One in five defined contribution (DC) members will save more in their pension pots because of the abolishment of the 55 per cent death tax, says AXA Life Invest.
Over half of these savers, 55 per cent, will increase their savings by 5 per cent and a quarter will increase them by 10 per cent. Five per cent of savers will add 20 per cent more.
Just over a third (36 per cent) of the 500 DC savers aged 50-70 polled by AXA said they would increase contributions from their monthly salary, 16 per cent would dip into their savings account and 14 per cent would turn to their bank account.
Announced by George Osbourne at the Conservative Party Conference in September, the changes will see the 55 per cent death tax levied on inherited pension funds reduced to a marginal rate.
Announcing the changes, Osborne said: “There are people with pension pots of twenty, thirty or forty thousand pounds who currently pay a 55 per cent tax if they try and pass on any unused part of that pension to their children and grandchildren.
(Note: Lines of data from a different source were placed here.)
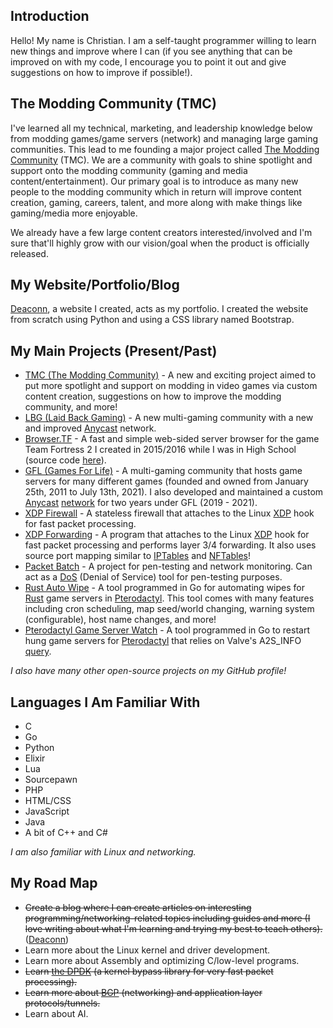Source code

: ## Introduction
Hello! My name is Christian. I am a self-taught programmer willing to learn new things and improve where I can (if you see anything that can be improved on with my code, I encourage you to point it out and give suggestions on how to improve if possible!).

## The Modding Community (TMC)
I've learned all my technical, marketing, and leadership knowledge below from modding games/game servers (network) and managing large gaming communities. This lead to me founding a major project called [The Modding Community](https://moddingcommunity.com/) (TMC). We are a community with goals to shine spotlight and support onto the modding community (gaming and media content/entertainment). Our primary goal is to introduce as many new people to the modding community which in return will improve content creation, gaming, careers, talent, and more along with make things like gaming/media more enjoyable.

We already have a few large content creators interested/involved and I'm sure that'll highly grow with our vision/goal when the product is officially released.

## My Website/Portfolio/Blog
[Deaconn](https://deaconn.net/), a website I created, acts as my portfolio. I created the website from scratch using Python and using a CSS library named Bootstrap.

## My Main Projects (Present/Past)
* [TMC (The Modding Community)](https://moddingcommunity.com/) - A new and exciting project aimed to put more spotlight and support on modding in video games via custom content creation, suggestions on how to improve the modding community, and more! 
* [LBG (Laid Back Gaming)](https://lbgaming.co/) - A new multi-gaming community with a new and improved [Anycast](https://www.cloudflare.com/learning/cdn/glossary/anycast-network/) network.
* [Browser.TF](https://Browser.tf/) - A fast and simple web-sided server browser for the game Team Fortress 2 I created in 2015/2016 while I was in High School (source code [here](https://github.com/gamemann/Browser.TF)).
* [GFL (Games For Life)](https://GFLClan.com/) - A multi-gaming community that hosts game servers for many different games (founded and owned from January 25th, 2011 to July 13th, 2021). I also developed and maintained a custom [Anycast](https://www.cloudflare.com/learning/cdn/glossary/anycast-network/) [network](https://gflclan.com/forum/959-gfls-network/) for two years under GFL (2019 - 2021).
* [XDP Firewall](https://github.com/gamemann/XDP-Firewall) - A stateless firewall that attaches to the Linux [XDP](https://www.iovisor.org/technology/xdp) hook for fast packet processing.
* [XDP Forwarding](https://github.com/gamemann/XDP-Forwarding) - A program that attaches to the Linux [XDP](https://www.iovisor.org/technology/xdp) hook for fast packet processing and performs layer 3/4 forwarding. It also uses source port mapping similar to [IPTables](https://linux.die.net/man/8/iptables) and [NFTables](https://wiki.nftables.org/wiki-nftables/index.php/Main_Page)!
* [Packet Batch](https://github.com/Packet-Batch) - A project for pen-testing and network monitoring. Can act as a [DoS](https://www.cloudflare.com/learning/ddos/glossary/denial-of-service/) (Denial of Service) tool for pen-testing purposes.
* [Rust Auto Wipe](https://github.com/gamemann/Rust-Auto-Wipe) - A tool programmed in Go for automating wipes for [Rust](https://store.steampowered.com/agecheck/app/252490/) game servers in [Pterodactyl](https://pterodactyl.io/). This tool comes with many features including cron scheduling, map seed/world changing, warning system (configurable), host name changes, and more!
* [Pterodactyl Game Server Watch](https://github.com/gamemann/Pterodactyl-Game-Server-Watch) - A tool programmed in Go to restart hung game servers for [Pterodactyl](https://pterodactyl.io/) that relies on Valve's A2S_INFO [query](https://developer.valvesoftware.com/wiki/Server_queries#A2S_INFO).

*I also have many other open-source projects on my GitHub profile!*

## Languages I Am Familiar With
* C
* Go
* Python
* Elixir
* Lua
* Sourcepawn
* PHP
* HTML/CSS
* JavaScript
* Java
* A bit of C++ and C#

*I am also familiar with Linux and networking.*

## My Road Map
* ~~Create a blog where I can create articles on interesting programming/networking-related topics including guides and more (I love writing about what I'm learning and trying my best to teach others).~~ ([Deaconn](https://deaconn.net))
* Learn more about the Linux kernel and driver development.
* Learn more about Assembly and optimizing C/low-level programs.
* ~~Learn [the DPDK](https://doc.dpdk.org/guides/prog_guide/) (a kernel bypass library for very fast packet processing).~~
* ~~Learn more about [BGP](https://en.wikipedia.org/wiki/Border_Gateway_Protocol) (networking) and application layer protocols/tunnels.~~
* Learn about AI.

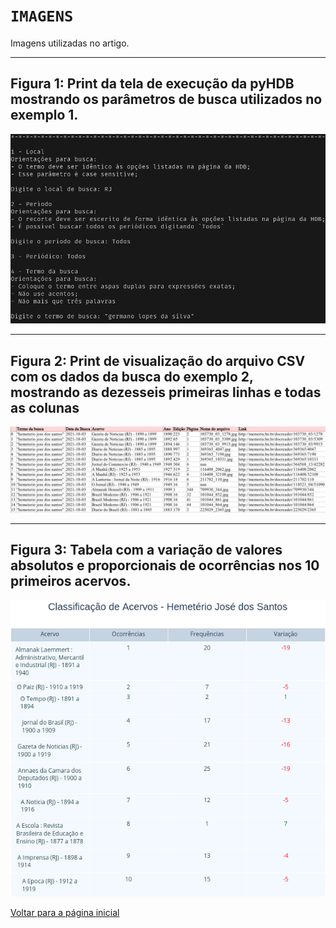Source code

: # `IMAGENS`

Imagens utilizadas no artigo.

---

## Figura 1: Print da tela de execução da pyHDB mostrando os parâmetros de busca utilizados no exemplo 1.

![Figura 1](../IMAGENS/FIGURA1_BUSCA.png)

---

## Figura 2: Print de visualização do arquivo CSV com os dados da busca do exemplo 2, mostrando as dezesseis primeiras linhas e todas as colunas

![Figura 2](../IMAGENS/FIGURA2_CSV.png)

---

## Figura 3: Tabela com a variação de valores absolutos e proporcionais de ocorrências nos 10 primeiros acervos. 

![Figura 3](../IMAGENS/TABELA1_Hemetério%20José%20dos%20Santos_table.png)

[Voltar para a página inicial](https://ericbrasiln.github.io/analise_pyHDB/)
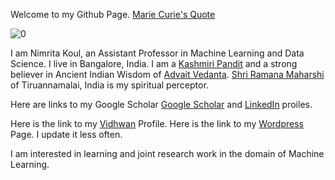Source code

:Welcome to my Github Page. 
[Marie Curie's Quote](https://github.com/NimritaKoul/nimritakoul.github.io/blob/gh-pages/0.png)

![0](https://user-images.githubusercontent.com/29142616/135067736-8b1ad6a1-77cf-4f9e-b18c-955237d673b4.png)

I am Nimrita Koul, an Assistant Professor in Machine Learning and Data Science. I live in Bangalore, India.
I am a [Kashmiri Pandit](https://en.wikipedia.org/wiki/Exodus_of_Kashmiri_Hindus) and a strong believer in Ancient Indian Wisdom of [Advait Vedanta](https://www.advaita-vedanta.org/avhp/). [Shri Ramana Maharshi](https://www.sriramanamaharshi.org/) of Tiruannamalai, India is my spiritual perceptor.

Here are links to my Google Scholar [Google Scholar](https://scholar.google.co.in/citations?user=lD_Ce2gAAAAJ&hl=en) and [LinkedIn](https://www.linkedin.com/in/nimritakoul/) proiles.

Here is the link to my [Vidhwan](https://vidwan.inflibnet.ac.in/profile/115748) Profile.
Here is the link to my [Wordpress](https://wordpress.com/stats/day/nimritakoulblog.wordpress.com) Page. I update it less often.

I am interested in learning and joint research work in the domain of Machine Learning. 



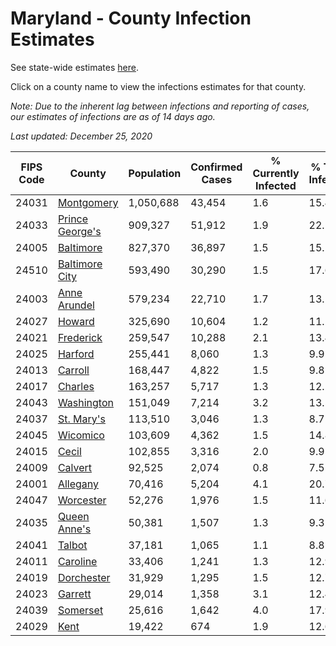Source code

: # Maryland - County Infection Estimates

See state-wide estimates [here](/infections/us-md).

Click on a county name to view the infections estimates for that county.

*Note: Due to the inherent lag between infections and reporting of cases, our estimates of infections are as of 14 days ago.*

*Last updated: December 25, 2020*

|   FIPS Code |                             County |   Population |   Confirmed Cases |   % Currently Infected |   % Total Infected |
|-------------|------------------------------------|--------------|-------------------|------------------------|--------------------|
|       24031 |           [Montgomery](montgomery) |    1,050,688 |            43,454 |                    1.6 |               15.4 |
|       24033 | [Prince George's](prince-george's) |      909,327 |            51,912 |                    1.9 |               22.1 |
|       24005 |             [Baltimore](baltimore) |      827,370 |            36,897 |                    1.5 |               15.1 |
|       24510 |   [Baltimore City](baltimore-city) |      593,490 |            30,290 |                    1.5 |               17.6 |
|       24003 |       [Anne Arundel](anne-arundel) |      579,234 |            22,710 |                    1.7 |               13.1 |
|       24027 |                   [Howard](howard) |      325,690 |            10,604 |                    1.2 |               11.2 |
|       24021 |             [Frederick](frederick) |      259,547 |            10,288 |                    2.1 |               13.4 |
|       24025 |                 [Harford](harford) |      255,441 |             8,060 |                    1.3 |                9.9 |
|       24013 |                 [Carroll](carroll) |      168,447 |             4,822 |                    1.5 |                9.8 |
|       24017 |                 [Charles](charles) |      163,257 |             5,717 |                    1.3 |               12.2 |
|       24043 |           [Washington](washington) |      151,049 |             7,214 |                    3.2 |               13.5 |
|       24037 |           [St. Mary's](st.-mary's) |      113,510 |             3,046 |                    1.3 |                8.7 |
|       24045 |               [Wicomico](wicomico) |      103,609 |             4,362 |                    1.5 |               14.8 |
|       24015 |                     [Cecil](cecil) |      102,855 |             3,316 |                    2.0 |                9.9 |
|       24009 |                 [Calvert](calvert) |       92,525 |             2,074 |                    0.8 |                7.5 |
|       24001 |               [Allegany](allegany) |       70,416 |             5,204 |                    4.1 |               20.7 |
|       24047 |             [Worcester](worcester) |       52,276 |             1,976 |                    1.5 |               11.6 |
|       24035 |       [Queen Anne's](queen-anne's) |       50,381 |             1,507 |                    1.3 |                9.3 |
|       24041 |                   [Talbot](talbot) |       37,181 |             1,065 |                    1.1 |                8.8 |
|       24011 |               [Caroline](caroline) |       33,406 |             1,241 |                    1.3 |               12.9 |
|       24019 |           [Dorchester](dorchester) |       31,929 |             1,295 |                    1.5 |               12.7 |
|       24023 |                 [Garrett](garrett) |       29,014 |             1,358 |                    3.1 |               12.4 |
|       24039 |               [Somerset](somerset) |       25,616 |             1,642 |                    4.0 |               17.9 |
|       24029 |                       [Kent](kent) |       19,422 |               674 |                    1.9 |               12.6 |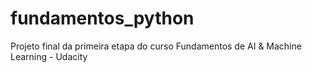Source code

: # fundamentos_python
Projeto final da primeira etapa do curso Fundamentos de AI &amp; Machine Learning - Udacity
This is people’s own money and they should be able to decide what they want to do with it before they die.”
Echoing this sentiment, 81 per cent of DC savers surveyed by AXA said their pension is for ‘me and my family’ and almost 43 per cent disagreed with the statement ‘my pension is for me alone’.
AXA Life Invest UK managing director Simon Smallcombe commented: “The industry must acknowledge that people see their pension as an asset for their entire family. We must abandon our traditional thinking that a pension is just for the individual and stop penalising customers for wanting to share their pension security with their partner in life.”